President Obama unveiled a new transportation plan on Labor Day weekend for $50 billion of spending in a frontloaded package, as previously reported in Houston Tomorrow. Any plan from the White House will require cooperation from Representative James Oberstar (MN-8th District), Chair of the House Committee on Transportation and Infrastructure.
Chairman Oberstar believes agencies need to plan transportation through a six-year bill, according to Derek Wallbank of MinnPost.com:
For all of 2009 and [most] of this year, the White House had been pushing an 18-month reauthorization, which Oberstar has said is too short to make a difference. His logic: Agencies would have the money to begin multi-year projects, but that short timeframe wouldn’t provide assurances that the federal dollars they’d need to complete the job would be around when those projects wrap up.

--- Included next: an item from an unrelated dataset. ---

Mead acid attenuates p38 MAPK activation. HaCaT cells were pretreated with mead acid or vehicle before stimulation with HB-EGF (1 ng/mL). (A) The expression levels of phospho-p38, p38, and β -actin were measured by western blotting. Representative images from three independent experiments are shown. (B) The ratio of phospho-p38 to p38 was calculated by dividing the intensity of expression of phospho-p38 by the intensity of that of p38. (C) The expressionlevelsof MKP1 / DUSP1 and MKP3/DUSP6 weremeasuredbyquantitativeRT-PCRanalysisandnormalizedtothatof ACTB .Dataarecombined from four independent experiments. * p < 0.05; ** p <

Obama’s softened language Friday pledging his commitment to a six-year reauthorization came as welcome news to Oberstar, who has been agitating for a long-term bill since Obama took office.

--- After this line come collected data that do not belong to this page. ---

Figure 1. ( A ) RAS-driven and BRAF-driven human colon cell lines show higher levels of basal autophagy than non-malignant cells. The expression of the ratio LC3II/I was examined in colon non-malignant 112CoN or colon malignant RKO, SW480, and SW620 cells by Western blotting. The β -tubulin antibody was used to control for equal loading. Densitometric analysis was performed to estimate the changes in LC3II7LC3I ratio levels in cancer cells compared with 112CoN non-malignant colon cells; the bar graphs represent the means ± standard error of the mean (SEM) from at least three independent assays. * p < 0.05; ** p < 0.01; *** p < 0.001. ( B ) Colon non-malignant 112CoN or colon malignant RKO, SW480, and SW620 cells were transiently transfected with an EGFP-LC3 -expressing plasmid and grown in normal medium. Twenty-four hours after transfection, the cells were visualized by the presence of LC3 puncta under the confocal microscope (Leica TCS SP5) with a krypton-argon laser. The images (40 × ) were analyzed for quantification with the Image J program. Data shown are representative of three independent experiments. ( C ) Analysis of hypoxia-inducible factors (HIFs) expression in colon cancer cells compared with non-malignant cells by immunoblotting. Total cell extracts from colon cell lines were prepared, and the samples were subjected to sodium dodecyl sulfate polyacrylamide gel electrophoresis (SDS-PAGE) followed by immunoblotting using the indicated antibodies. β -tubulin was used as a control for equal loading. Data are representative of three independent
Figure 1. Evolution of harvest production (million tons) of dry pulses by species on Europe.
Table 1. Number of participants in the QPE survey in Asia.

“President Obama demonstrated that he is serious about making transportation a top priority in his administration,” Oberstar said. “He is the first president in decades to tackle this issue head on.”

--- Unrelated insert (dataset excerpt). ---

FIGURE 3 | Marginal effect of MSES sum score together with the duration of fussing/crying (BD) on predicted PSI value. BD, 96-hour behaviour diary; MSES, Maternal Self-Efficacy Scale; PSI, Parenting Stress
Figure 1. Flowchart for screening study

Some of the language coming from Oberstar and the White House emphasizes automobiles, roads, bridges and highways, based on the quotes from MinnPost.com:
“And if they don’t understand that at the White House, then I suggest that those highfalutin economists get out of their chauffeured limousines and get on the street and drive like the rest of America and choke in the congestion that is stifling America’s economy and choking our cities. We are ready to move.”
So far, legislative gridlock has given the president his wish - it is a year and a half now since this issue first came up. Now however, for the first time the president and the chairman seem to on the same page, or at least reading out of the same book.
“On infrastructure, we’ve got a highway bill that traditionally is done every six years,” Obama said, outlining his plan. “And what we’re saying is let’s ramp up what we’re doing, let’s beef it up a little bit — because we’ve got this infrastructure all across the country that everybody from governors to mayors to economists to engineers of all political stripes have said is holding us back in terms of our long-term competitiveness - let’s get started now rebuilding America.”
The earliest it looks like that the overall bill could come up is in the lame duck session - and that’s a small window of time - but Oberstar and administration officials sounded a confident tone.
“I am certain,” said Oberstar, “that we will be able to make real progress on legislation to put Americans to work fixing our roads and bridges before the end of this year.”
Vice President Biden’s senior staff emphasized the automobile in a statement this week, according to The Street:
Vice President Joe Biden’s chief economist made an interesting comment trying to defend President Obama’s plan to jump-start the stalled US economy by paving $50 billion worth of roads. “The car…is finally moving in the right direction, but it needs to go a lot faster,” wrote Jared Bernstein, chief economic adviser to Vice President Joe Biden, in a White House blog post arguing in favor of Stimulus: the Sequel.